Wenn man so etwas möchte, dann bitte in den PN/(PM) mit dem Verkäufer vereinbaren und nicht im "Biete".
Das reicht vollkommen aus und muss nicht unbedingt im "Biete" erfolgen. Im "Biete" macht es den Text unnötig lang.
 
Zuletzt bearbeitet:
Hilfreichster Beitrag geschrieben von ad-mh

Hilfreich
Zum Beitrag springen →
(...)
Man kann als Privatperson (=Verbraucher) bei gebrauchten Sachen von 2 auf 1 Jahr verkürzen oder aber mit einer wirksamen Klausel auch völlig ausschließen. (...)

Als ebenfalls gelernter Rechthaber, Besserwisser & Korinthenkacker merke ich noch an: Diese Formulierung wird wohl auch missverstanden werden. Der Ausschluss der Sachmangelhaftung ist nichts einseitiges, sondern Vertragsbestandteil. Er wird nicht dadurch wirksam, dass der Anbieter ihn ins Angebot schreibt, sondern dadurch, der Käufer das Angebot samt Ausschluss der Sachmangelhaftung annimmt. Meine Lieblingsformulierung:

Ich schließe jegliche Sachmangelhaftung aus. Die Haftung auf Schadenersatz wegen Verletzungen von Gesundheit, Körper oder Leben und grob fahrlässiger und/oder vorsätzlicher Verletzungen meiner Pflichten als Verkäufer bleibt uneingeschränkt.

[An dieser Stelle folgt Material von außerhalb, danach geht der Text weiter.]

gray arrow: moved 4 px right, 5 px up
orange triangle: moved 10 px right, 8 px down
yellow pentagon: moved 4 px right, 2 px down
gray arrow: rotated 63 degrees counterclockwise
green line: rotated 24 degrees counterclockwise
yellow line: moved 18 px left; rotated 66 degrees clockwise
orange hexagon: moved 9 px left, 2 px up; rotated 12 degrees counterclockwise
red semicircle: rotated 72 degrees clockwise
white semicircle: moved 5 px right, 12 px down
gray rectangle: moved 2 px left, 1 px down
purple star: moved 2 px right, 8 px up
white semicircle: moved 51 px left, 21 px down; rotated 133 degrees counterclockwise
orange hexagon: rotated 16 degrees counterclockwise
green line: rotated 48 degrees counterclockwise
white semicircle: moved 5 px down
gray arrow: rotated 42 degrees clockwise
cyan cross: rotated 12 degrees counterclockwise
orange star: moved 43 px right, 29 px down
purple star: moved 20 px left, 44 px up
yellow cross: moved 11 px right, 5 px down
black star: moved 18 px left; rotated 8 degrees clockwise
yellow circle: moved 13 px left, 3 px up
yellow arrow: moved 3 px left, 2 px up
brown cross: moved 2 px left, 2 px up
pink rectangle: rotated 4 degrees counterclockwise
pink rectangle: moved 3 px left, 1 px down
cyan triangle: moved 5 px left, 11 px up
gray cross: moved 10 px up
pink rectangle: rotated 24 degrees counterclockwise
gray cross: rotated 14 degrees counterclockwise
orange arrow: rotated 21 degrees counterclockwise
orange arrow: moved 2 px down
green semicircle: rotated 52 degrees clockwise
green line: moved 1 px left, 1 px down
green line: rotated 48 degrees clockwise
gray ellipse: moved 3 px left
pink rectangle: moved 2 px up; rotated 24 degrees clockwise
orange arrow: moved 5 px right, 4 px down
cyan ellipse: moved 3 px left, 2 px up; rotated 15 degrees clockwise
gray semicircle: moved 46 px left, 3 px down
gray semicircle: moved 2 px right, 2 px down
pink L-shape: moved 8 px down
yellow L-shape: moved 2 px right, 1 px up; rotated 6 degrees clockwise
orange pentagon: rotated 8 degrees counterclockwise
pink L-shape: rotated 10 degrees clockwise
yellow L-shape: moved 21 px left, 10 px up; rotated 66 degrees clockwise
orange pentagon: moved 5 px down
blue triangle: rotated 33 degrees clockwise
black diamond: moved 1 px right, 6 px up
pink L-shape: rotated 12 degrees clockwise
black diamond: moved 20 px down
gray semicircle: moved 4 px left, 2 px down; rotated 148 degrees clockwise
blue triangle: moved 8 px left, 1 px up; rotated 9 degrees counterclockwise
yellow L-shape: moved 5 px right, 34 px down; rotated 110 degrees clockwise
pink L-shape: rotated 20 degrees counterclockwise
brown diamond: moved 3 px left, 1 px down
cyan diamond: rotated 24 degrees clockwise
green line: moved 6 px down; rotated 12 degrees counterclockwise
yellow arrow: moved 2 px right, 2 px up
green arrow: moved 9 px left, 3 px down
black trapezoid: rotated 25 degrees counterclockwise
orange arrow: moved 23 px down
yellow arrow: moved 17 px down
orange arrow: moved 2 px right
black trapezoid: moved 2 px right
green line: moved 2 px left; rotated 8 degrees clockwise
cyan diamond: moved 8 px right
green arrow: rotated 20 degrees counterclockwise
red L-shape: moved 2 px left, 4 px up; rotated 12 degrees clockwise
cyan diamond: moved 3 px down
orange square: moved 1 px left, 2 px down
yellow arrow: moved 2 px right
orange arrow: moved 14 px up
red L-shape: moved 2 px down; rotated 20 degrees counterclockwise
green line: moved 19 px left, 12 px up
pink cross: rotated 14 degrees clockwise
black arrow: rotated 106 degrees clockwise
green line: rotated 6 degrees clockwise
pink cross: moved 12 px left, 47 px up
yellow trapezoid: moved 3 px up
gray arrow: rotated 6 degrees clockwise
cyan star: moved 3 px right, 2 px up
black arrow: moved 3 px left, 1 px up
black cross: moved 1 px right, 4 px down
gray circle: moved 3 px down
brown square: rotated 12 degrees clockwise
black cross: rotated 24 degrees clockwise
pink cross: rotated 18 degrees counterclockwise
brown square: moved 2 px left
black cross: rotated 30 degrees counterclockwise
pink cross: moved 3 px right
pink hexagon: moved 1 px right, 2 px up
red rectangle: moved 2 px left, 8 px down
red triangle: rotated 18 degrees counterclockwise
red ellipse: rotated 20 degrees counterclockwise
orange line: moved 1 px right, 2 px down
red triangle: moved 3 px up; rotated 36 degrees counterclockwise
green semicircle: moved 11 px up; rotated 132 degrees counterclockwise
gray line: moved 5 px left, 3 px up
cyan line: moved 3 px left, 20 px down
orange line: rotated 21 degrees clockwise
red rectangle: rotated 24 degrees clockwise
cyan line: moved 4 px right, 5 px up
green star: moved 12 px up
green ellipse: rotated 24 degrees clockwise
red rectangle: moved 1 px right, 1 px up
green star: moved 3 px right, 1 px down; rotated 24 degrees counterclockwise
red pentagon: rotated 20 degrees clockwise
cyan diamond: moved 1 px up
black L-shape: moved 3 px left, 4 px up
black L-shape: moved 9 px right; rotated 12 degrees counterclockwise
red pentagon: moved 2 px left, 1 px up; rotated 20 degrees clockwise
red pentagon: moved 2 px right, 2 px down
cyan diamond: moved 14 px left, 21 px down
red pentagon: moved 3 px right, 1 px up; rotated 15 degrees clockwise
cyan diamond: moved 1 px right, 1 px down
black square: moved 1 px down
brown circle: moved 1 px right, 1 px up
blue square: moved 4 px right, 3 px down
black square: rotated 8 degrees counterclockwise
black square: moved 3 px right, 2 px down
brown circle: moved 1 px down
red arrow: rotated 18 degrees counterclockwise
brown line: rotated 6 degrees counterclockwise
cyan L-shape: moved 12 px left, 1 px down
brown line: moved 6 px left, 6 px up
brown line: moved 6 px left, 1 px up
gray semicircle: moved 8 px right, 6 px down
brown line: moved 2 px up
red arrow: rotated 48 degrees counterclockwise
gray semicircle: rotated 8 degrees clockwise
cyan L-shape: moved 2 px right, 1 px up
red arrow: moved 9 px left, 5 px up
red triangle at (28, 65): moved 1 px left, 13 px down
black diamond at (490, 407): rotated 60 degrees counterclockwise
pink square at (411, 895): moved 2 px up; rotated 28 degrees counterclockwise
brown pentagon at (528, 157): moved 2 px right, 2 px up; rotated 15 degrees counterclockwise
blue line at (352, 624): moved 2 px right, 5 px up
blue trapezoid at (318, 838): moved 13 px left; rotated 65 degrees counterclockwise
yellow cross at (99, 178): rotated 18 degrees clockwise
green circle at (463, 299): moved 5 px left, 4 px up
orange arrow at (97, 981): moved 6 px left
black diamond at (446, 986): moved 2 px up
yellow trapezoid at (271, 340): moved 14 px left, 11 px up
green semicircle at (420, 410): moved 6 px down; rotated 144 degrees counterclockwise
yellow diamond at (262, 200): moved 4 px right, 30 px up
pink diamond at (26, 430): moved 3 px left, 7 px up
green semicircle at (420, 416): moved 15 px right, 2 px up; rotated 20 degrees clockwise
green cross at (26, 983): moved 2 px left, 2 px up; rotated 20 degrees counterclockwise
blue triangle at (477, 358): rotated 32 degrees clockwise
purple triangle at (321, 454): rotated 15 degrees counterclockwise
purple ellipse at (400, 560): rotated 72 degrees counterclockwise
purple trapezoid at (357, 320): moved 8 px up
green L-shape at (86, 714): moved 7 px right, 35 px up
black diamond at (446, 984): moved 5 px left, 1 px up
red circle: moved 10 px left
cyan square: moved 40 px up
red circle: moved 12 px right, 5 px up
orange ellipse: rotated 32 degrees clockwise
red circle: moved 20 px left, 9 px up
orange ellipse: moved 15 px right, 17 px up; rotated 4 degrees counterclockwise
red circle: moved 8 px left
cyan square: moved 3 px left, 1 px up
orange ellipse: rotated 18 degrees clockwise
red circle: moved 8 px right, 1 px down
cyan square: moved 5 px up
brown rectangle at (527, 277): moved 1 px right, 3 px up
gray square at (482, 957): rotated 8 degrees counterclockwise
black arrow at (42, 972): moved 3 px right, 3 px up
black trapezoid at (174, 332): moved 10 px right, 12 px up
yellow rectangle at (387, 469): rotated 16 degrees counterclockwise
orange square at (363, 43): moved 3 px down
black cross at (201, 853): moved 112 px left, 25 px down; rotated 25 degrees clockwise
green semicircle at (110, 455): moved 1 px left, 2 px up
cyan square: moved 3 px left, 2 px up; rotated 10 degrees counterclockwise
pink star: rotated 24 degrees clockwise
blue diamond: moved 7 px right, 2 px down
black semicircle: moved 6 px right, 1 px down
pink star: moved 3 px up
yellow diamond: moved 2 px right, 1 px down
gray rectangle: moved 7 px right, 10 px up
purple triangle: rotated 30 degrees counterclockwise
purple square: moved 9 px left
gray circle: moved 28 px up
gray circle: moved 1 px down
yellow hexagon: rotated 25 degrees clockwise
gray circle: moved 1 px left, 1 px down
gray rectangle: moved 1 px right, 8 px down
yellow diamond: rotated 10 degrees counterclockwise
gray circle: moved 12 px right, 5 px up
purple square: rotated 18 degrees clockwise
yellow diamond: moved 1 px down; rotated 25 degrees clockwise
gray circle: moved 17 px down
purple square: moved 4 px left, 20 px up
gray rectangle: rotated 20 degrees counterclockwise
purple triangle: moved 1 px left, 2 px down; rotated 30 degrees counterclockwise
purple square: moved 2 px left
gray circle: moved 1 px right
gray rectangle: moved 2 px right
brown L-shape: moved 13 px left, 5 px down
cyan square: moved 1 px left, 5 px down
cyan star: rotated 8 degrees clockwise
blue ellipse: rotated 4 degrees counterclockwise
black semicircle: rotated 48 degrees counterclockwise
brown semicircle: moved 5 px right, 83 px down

Bei Verkauf von Neuware ist der Ausschluss der Sachmangelhaftung per allgemeiner Geschäftsbedingung von vornerehin unwirksam. Dort ist für Privatverkäufer, also ohne Gewinnerzielungsabsicht, maximal möglich:

Ich beschränke die Mangelhaftung auf ein Jahr ab Lieferung der Sache.

Wieder gleichzeitig nötig:

Die Haftung auf Schadenersatz wegen Verletzungen von Gesundheit, Körper oder Leben und grob fahrlässiger und/oder vorsätzlicher Verletzungen meiner Pflichten als Verkäufer bleibt uneingeschränkt.
 
Zuletzt bearbeitet:
Darf man jetzt eure Formulierungen frei verwenden oder erhebt ihr ein Urheberrecht darauf?

Bei Verkauf von Neuware ist der Ausschluss der Sachmangelhaftung per allgemeiner Geschäftsbedingung von vornerehin unwirksam. Dort ist für Privatverkäufer, also ohne Gewinnerzielungsabsicht, maximal möglich:

Ich beschränke die Mangelhaftung auf ein Jahr ab Lieferung der Sache.
Kann man das mit "Gebraucht, unbenutzt" oder "neuwertig" aushebeln?
 
Zuletzt bearbeitet:
Meine Formulierung darfst Du verwenden.

Beschaffenheitsvereinbarungen sind ohne Einschränkung zulässig, so dass es möglich ist, neue Ware als gebraucht anzubieten. Es sollte dann aber nichts von NOS oder NIB oder sonst was im Angebot stehen, was darauf hinausläuft, dass ich zwar den Preis für neu will, aber sie aus rechtlichen Gründen "...als gebraucht..." verkaufen will. Das würden die meisten Richter als widersprüchlich ansehen & doch von Neuware ausgehen, so dass ein Gebrauchtwaren-Sachmangelausschluss unwirksam ist.
 
Danke an @ad-mh und @vorTrieB.

Nervt mich auch seit Jahren, dieses unreflektierte Pseudojuristendeutschanhängsel, das den Schreiberling wahlweise als informiert oder halbseiden erscheinen lässt.

Möge sich Eure Erkenntnis im Alltag durchsetzen...nach über 20 Jahren.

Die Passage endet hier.